Trump has been outspoken time and time again about his distaste for the media, despite clearly loving the attention. He infamously said that he’s “going to open up libel laws” so journalists who published “negative and horrible and false” articles could be sued. Though “opening up libel laws” isn’t actually a thing-not to mention that whole freedom of the press issue-the press isn’t out of the woods. As we’ve learned from Pete Thiel’s successful attempt to bankrupt Gawker, a lot of money-which Trump has-can get you your way. While Trump likely won’t attempt to shut down the press while he’s in office, he’s already taken to his petty ways to “get back” at certain publications for treating him poorly.

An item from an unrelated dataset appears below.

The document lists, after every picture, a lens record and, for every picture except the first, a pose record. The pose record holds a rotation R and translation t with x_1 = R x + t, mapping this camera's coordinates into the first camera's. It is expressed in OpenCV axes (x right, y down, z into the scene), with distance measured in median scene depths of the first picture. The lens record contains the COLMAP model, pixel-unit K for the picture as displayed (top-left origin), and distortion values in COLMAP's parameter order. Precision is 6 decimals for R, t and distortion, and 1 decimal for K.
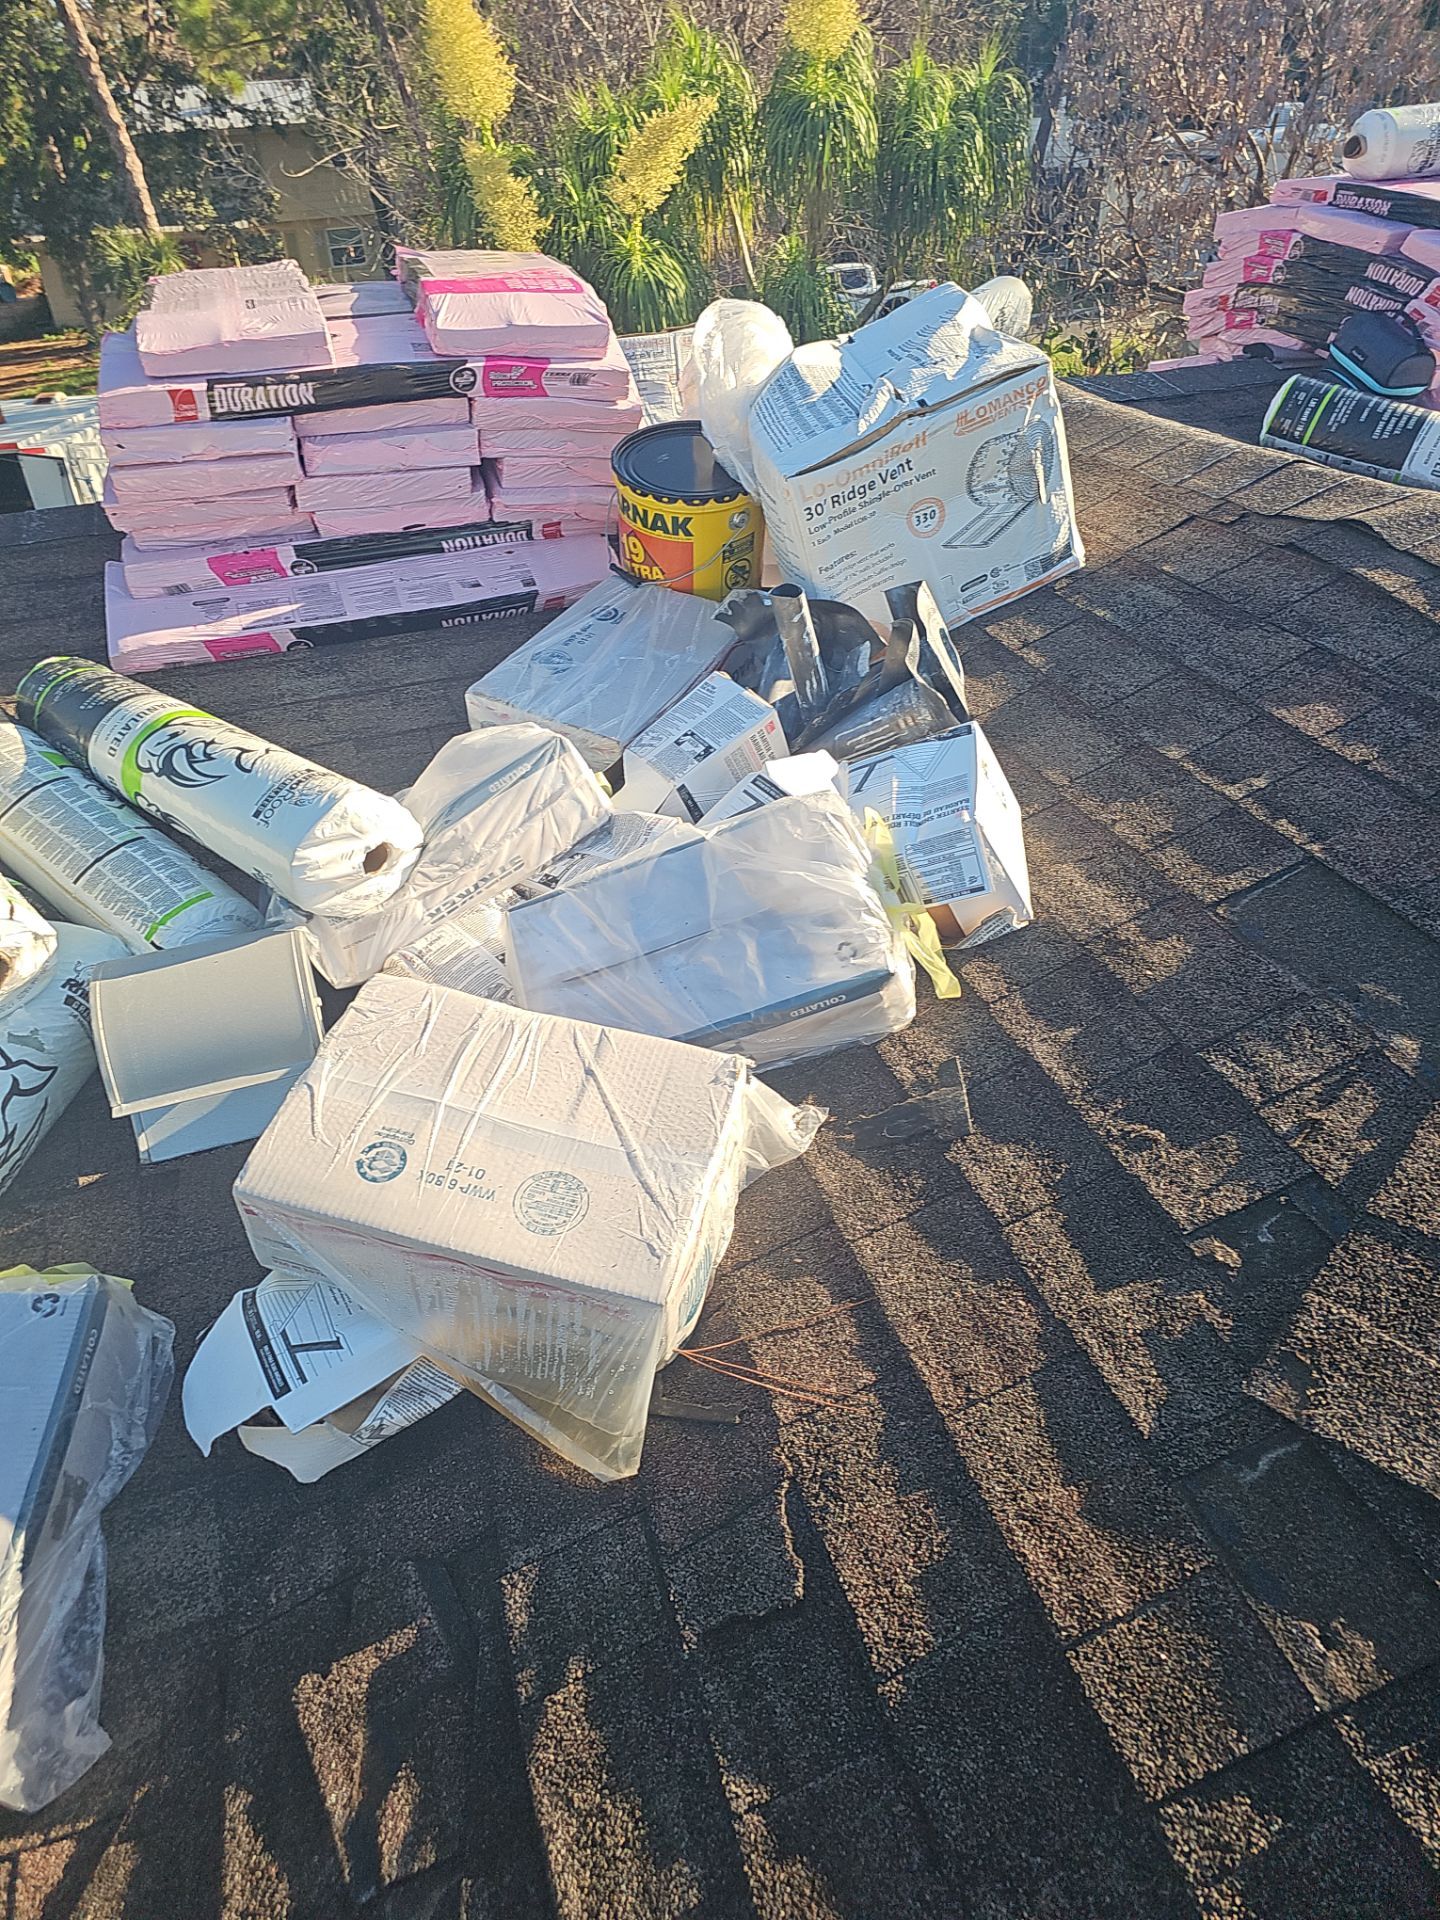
lens RADIAL K [[1285.6, 0, 700.2], [0, 1285.6, 957.7], [0, 0, 1]] dist [0.056674, -0.043666]
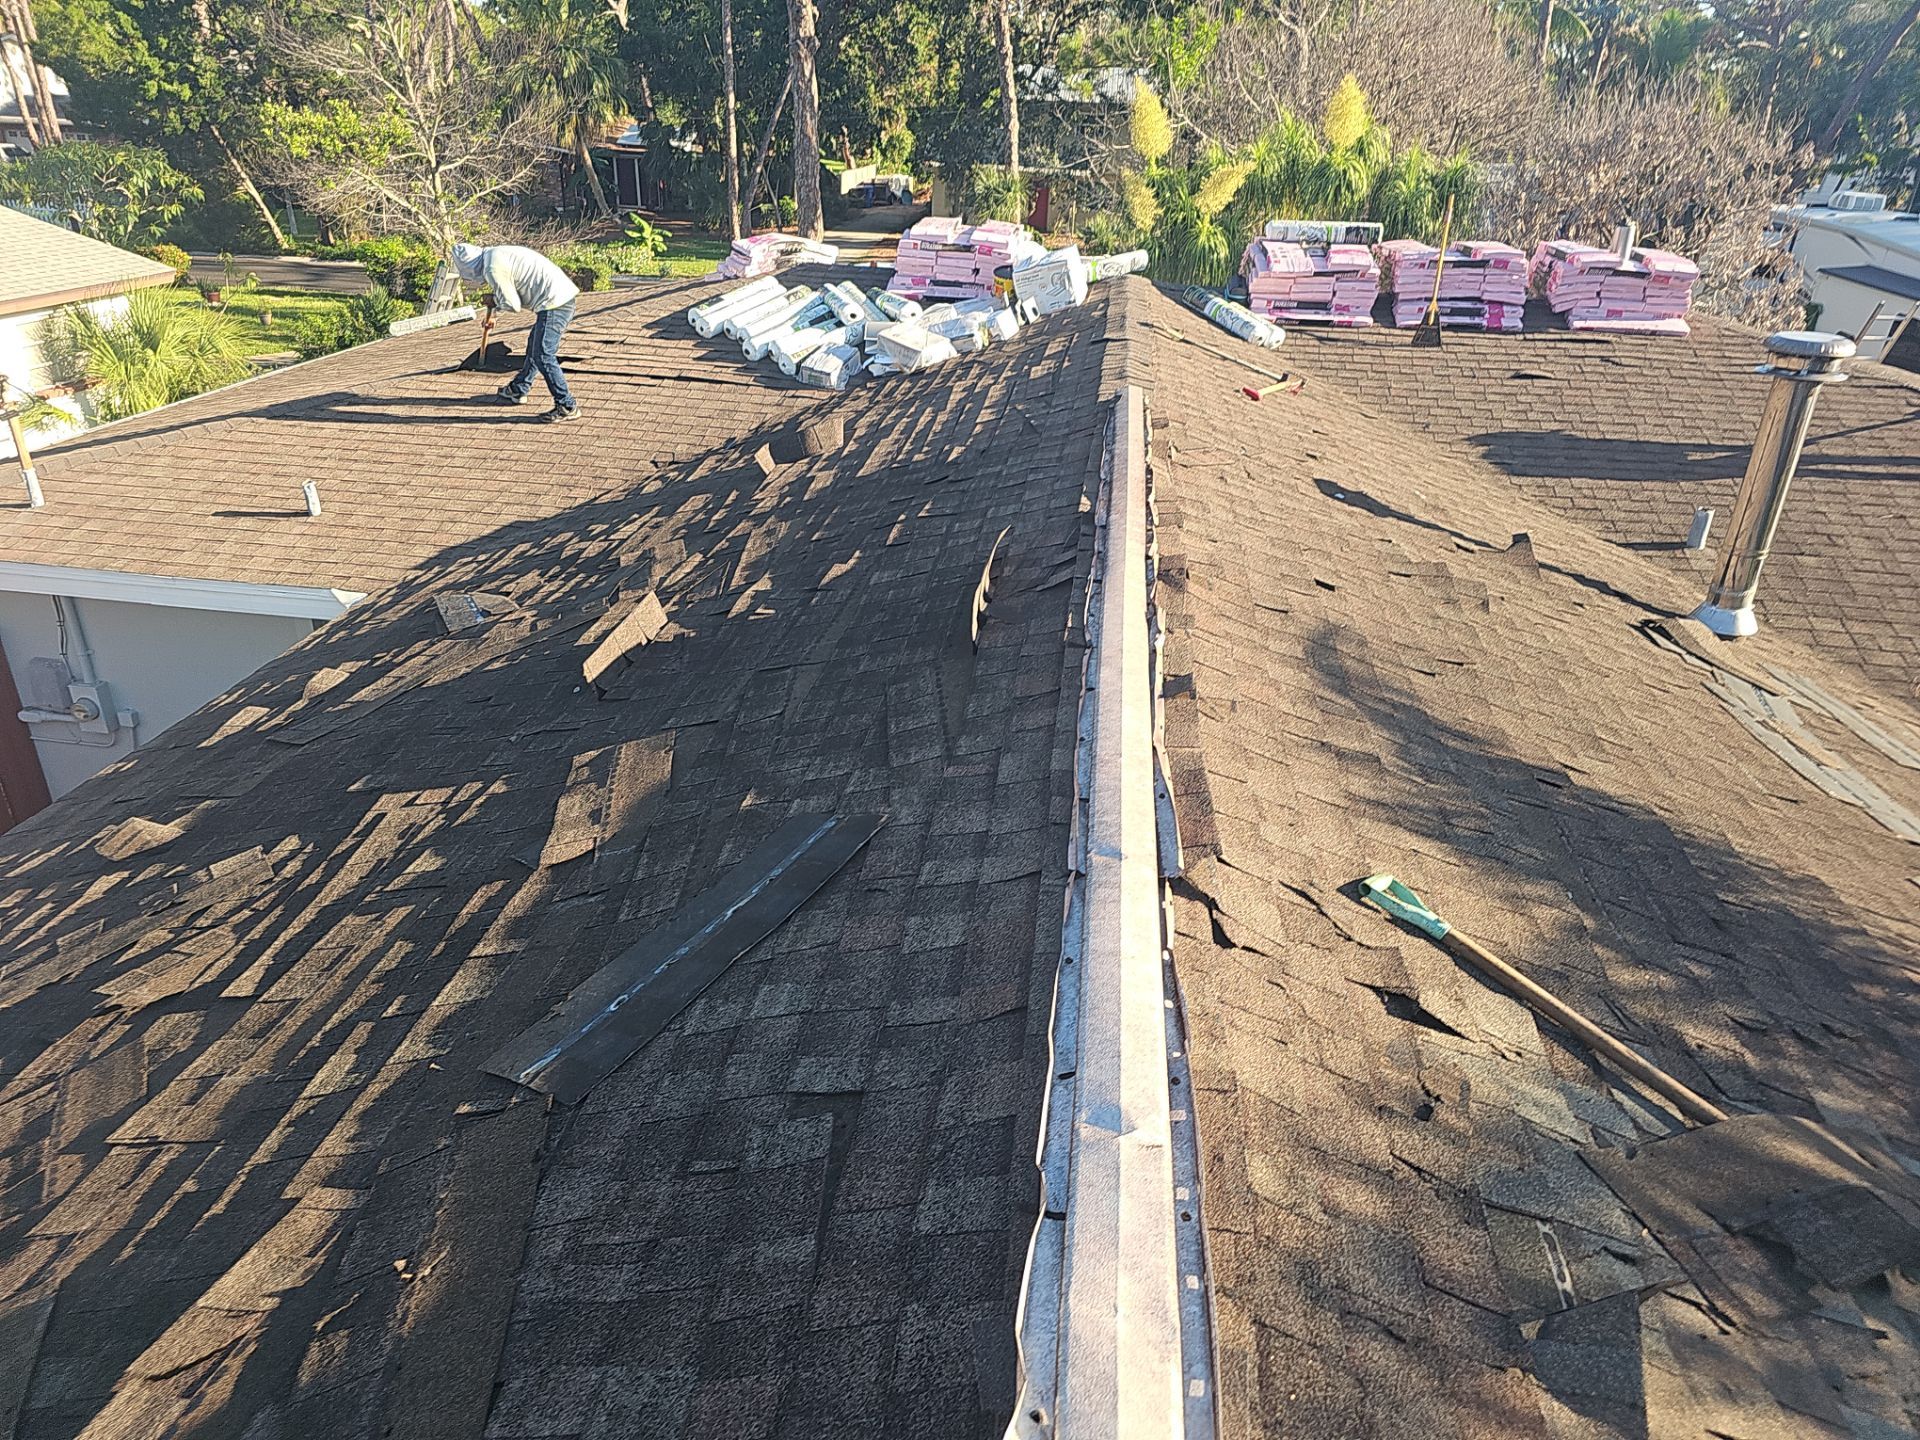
lens RADIAL K [[1125.1, 0, 962.6], [0, 1125.1, 712.2], [0, 0, 1]] dist [0.036355, -0.027407]
pose [[0.912448, 0.278246, -0.300031, 1.717266], [-0.300574, 0.953286, -0.030029, 1.485341], [0.277660, 0.117581, 0.953457, -3.132279]]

Newsweek spoke with Suzanne Nossel, executive director of PEN American Center, and she told the publication, “If the campaign and his past history are indication, this will be a president who is dismissive of the role of the press. Accusatory. Punitive in his treatment of journalists. Arbitrary. Secretive when he wants to be.”
Not only did Trump play hot and cold with a number of reputable news outlets, denying them entrance to rallies and refusing to speak with reporters on his current blacklist, but after winning the election, he hosted that off-the-record meeting with head anchors and TV news execs. Under the guise of clearing the air, Trump went on to berate top talent, from Lester Holt to Martha Raddatz to Charlie Rose, for their coverage of him, according the New York Magazine. An unnamed source at the meeting even compared it to a firing squad. Trump kicked that meeting off by telling the head of CNN that he hates the network. This was made apparent at his press conference on Jan. 11 when he refused to take questions from CNN reporter Jim Acosta, telling him that his organization is terrible and accusing him of being fake news.

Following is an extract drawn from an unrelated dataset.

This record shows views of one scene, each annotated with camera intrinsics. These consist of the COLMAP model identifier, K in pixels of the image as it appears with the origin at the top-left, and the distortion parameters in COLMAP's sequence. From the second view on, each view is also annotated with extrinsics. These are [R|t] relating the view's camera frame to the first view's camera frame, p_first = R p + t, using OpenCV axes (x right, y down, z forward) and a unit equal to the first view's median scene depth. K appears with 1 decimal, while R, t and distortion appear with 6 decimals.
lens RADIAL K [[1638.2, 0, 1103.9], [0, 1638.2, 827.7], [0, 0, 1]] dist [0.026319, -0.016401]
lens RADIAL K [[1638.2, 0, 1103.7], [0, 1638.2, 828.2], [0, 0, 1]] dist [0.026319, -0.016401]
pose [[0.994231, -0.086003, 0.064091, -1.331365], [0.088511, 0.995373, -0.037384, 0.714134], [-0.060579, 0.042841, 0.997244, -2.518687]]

Keep reading. Keep writing. Keep asking questions and demand they be answered. Don’t let your defeated attitude stop you from knowing what’s happening in the world around you. The role of the press is an important one, and always has been. The general public does not get the privilege to speak with people like the President of the United States and other high-ranking officials, even though the decisions made at this level have a huge impact on the lives of everyone. It’s the press’s responsibility to bridge the gap between the public and the government.
Despite the obvious roadblocks ahead, and the stories we’re going to hear that we surely won’t be happy about, we need to make sure that we don’t let complacency and “IDGAF anymore” attitudes take over. We need to know what policies Trump tries to pass that threaten our rights or the rights of fellow Americans. We need to know who he’s appointing to government positions and what their histories are and where their investments are. There is no way to stop what we don’t know and stand up for what’s right. Support your trusted news sources and keep fighting the good fight.